U.S. Retail Sales Surge on Clothing, Department Store Boost
U.S. retail sales surged higher in September, the Commerce Department said Friday, setting up a record contribution for consumer spending to third quarter GDP.
Retail sales rose 1.9% from last year, the data indicated, and were 1.4% higher once volatile components such as auto, gas and building materials were stripped out, compared to a 0.1% pullback in August, with gains linked to unemployment benefits paid to millions of workers left at home during coronavirus shutdowns and back-to-school clothing sales, which helped boost activity at department stores around the country.
Total retail sales for the July to September period, the Commerce Department said, rose 3.6% from last year and suggests consumer spending, the most important contributor to U.S. economic growth, could lead to a third quarter GDP reading that is higher than 35%. That figure, the highest on record, would go some way towards reversing the 31.4% contraction recorded over the three months ending in June.
The first estimate of third quarter GDP data will be published on Thursday October 29, just four days prior to the November Presidential elections.
“The strength in August sales is welcome, and consumers in aggregate have the resources – in the form of the huge increase in savings deposits built up since the spring – to finance a strong holiday season. The problem is the virus,” said Ian Shepherdson of Pantheon Macroeconomics. “Cases are rising at only a modest pace in the more populous states, but we can’t be sure that will continue, and the message from states where cases have risen to very high levels is that economic activity begins to suffer very quickly.”

• Source information
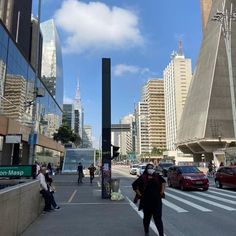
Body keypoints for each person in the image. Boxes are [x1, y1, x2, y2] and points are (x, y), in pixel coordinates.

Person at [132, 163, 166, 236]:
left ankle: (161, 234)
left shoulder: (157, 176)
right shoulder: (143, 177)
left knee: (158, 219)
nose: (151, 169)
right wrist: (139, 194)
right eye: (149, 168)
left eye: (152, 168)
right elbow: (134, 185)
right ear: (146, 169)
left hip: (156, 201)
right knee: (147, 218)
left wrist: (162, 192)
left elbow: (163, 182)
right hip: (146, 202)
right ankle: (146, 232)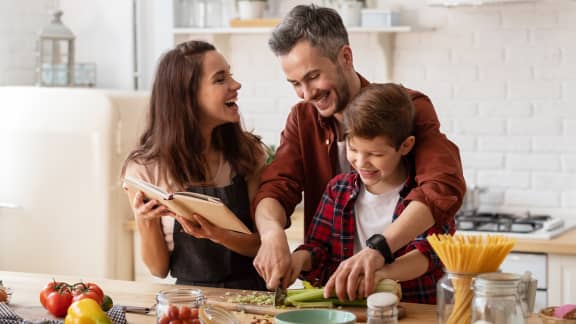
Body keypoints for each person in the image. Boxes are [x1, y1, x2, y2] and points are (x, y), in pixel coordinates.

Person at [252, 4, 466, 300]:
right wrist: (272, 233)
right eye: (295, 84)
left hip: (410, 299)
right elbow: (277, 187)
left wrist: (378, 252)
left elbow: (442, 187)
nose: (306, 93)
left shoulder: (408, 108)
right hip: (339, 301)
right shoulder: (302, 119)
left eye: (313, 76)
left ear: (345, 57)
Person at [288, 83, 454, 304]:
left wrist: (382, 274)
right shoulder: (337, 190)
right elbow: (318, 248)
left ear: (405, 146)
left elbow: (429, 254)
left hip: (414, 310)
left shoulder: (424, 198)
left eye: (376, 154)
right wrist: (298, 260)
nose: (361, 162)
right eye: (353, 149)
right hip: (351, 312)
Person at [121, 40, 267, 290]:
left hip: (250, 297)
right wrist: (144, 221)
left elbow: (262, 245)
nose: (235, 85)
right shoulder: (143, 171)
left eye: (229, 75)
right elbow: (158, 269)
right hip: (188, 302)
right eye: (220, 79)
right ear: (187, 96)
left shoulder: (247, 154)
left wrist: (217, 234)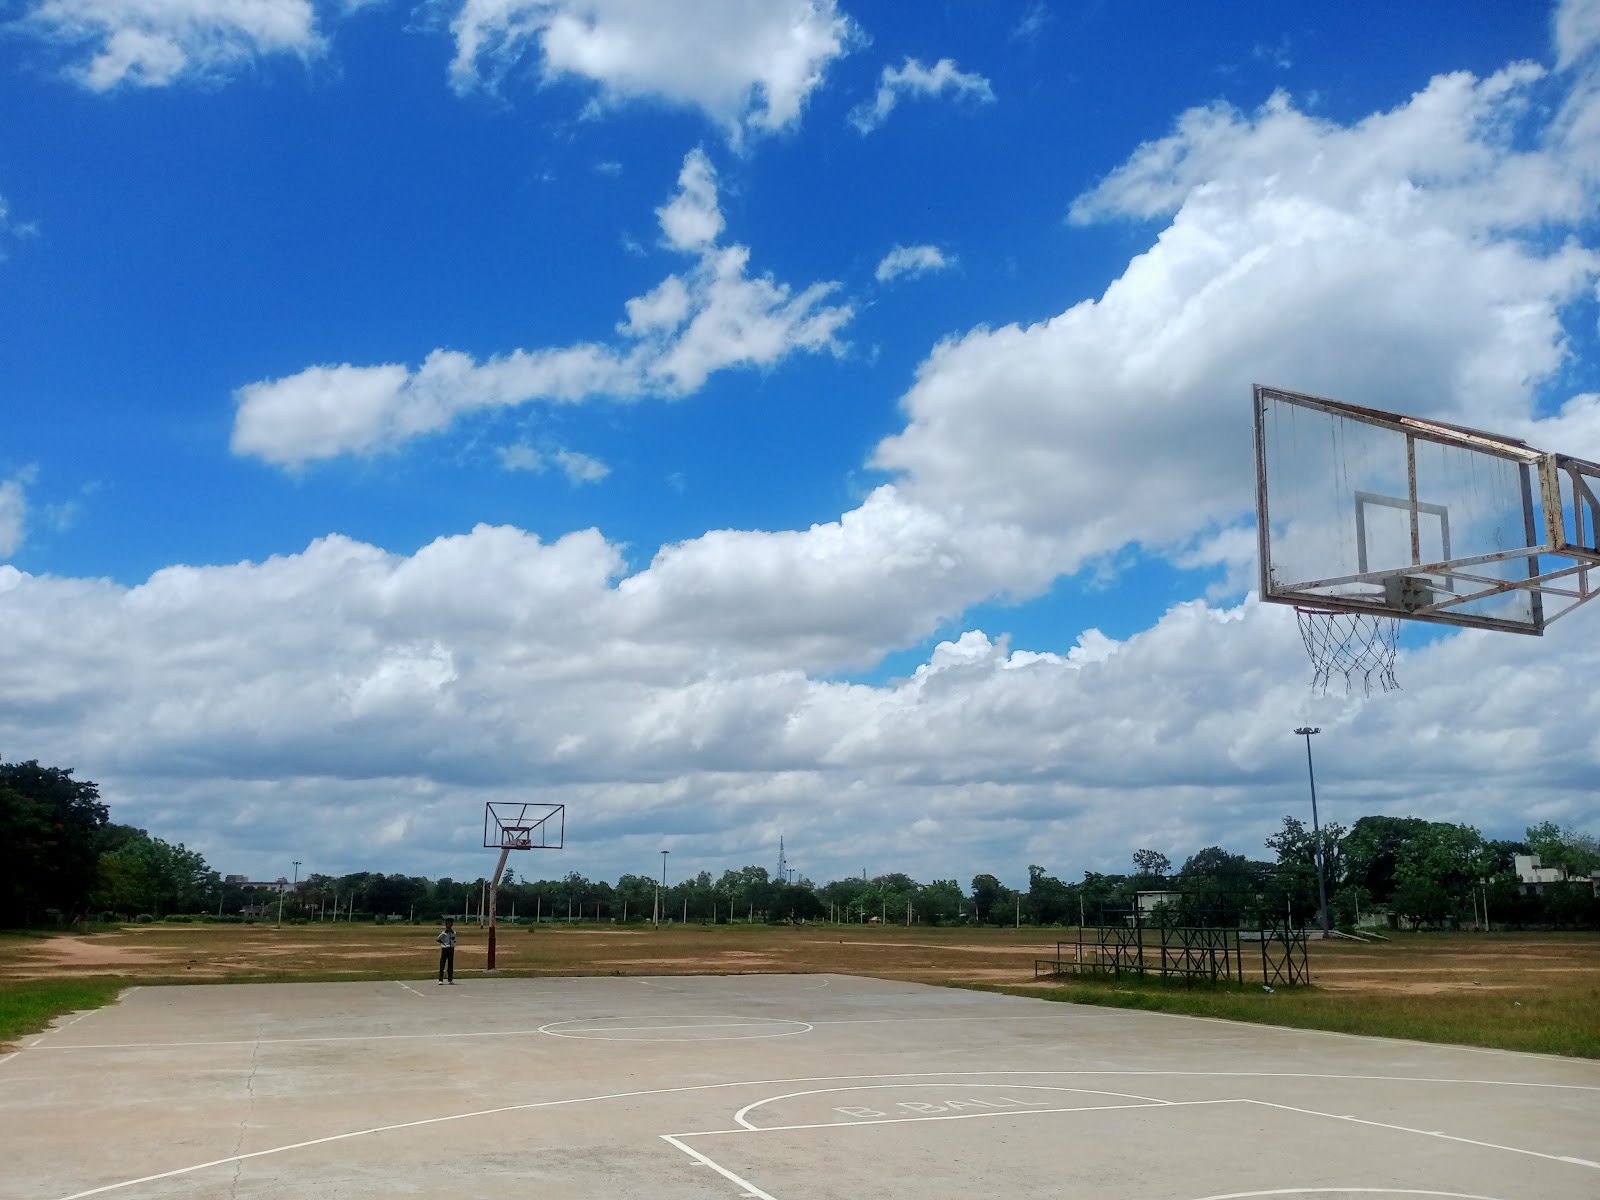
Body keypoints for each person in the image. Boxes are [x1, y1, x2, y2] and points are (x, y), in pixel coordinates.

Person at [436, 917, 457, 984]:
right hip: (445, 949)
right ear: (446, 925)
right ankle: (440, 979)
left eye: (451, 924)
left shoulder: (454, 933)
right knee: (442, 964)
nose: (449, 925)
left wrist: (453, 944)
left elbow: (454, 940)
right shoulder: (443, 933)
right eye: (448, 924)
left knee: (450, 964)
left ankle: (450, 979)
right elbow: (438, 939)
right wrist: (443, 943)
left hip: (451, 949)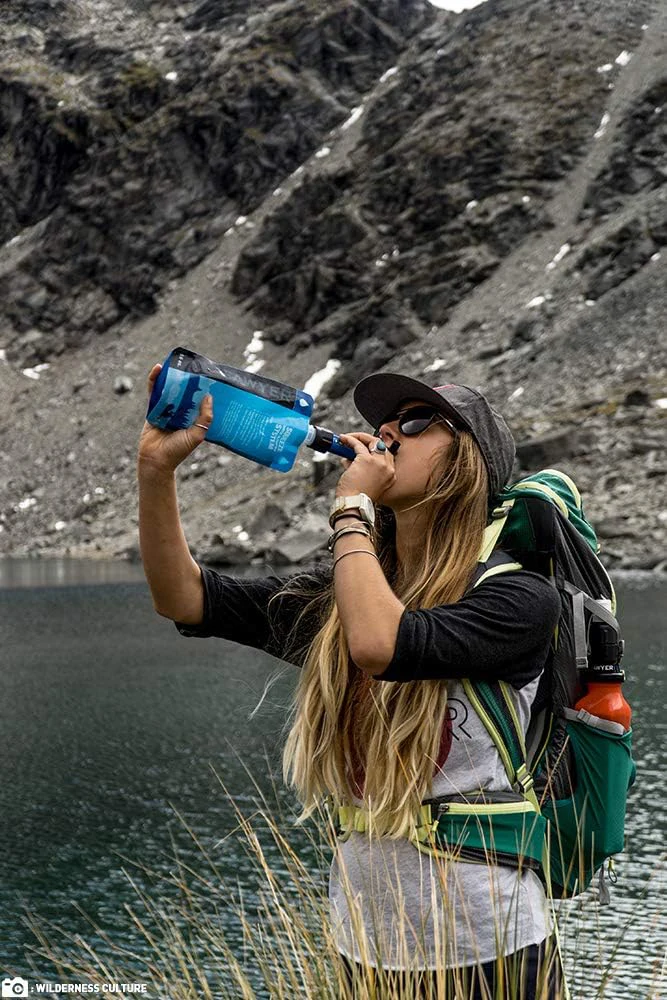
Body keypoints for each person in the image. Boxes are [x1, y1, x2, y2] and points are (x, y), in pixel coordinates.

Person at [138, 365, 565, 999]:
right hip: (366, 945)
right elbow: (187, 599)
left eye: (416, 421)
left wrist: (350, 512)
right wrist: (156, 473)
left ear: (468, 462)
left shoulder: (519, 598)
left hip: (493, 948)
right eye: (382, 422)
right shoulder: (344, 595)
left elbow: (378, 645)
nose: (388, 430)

• Directions
Reproduce the passage of the retail sales article between "Total retail sales" and "November Presidential elections.", inclusive.

• Written response
Total retail sales for the July to September period, the Commerce Department said, rose 3.6% from last year and suggests consumer spending, the most important contributor to U.S. economic growth, could lead to a third quarter GDP reading that is higher than 35%. That figure, the highest on record, would go some way towards reversing the 31.4% contraction recorded over the three months ending in June.
The first estimate of third quarter GDP data will be published on Thursday October 29, just four days prior to the November Presidential elections.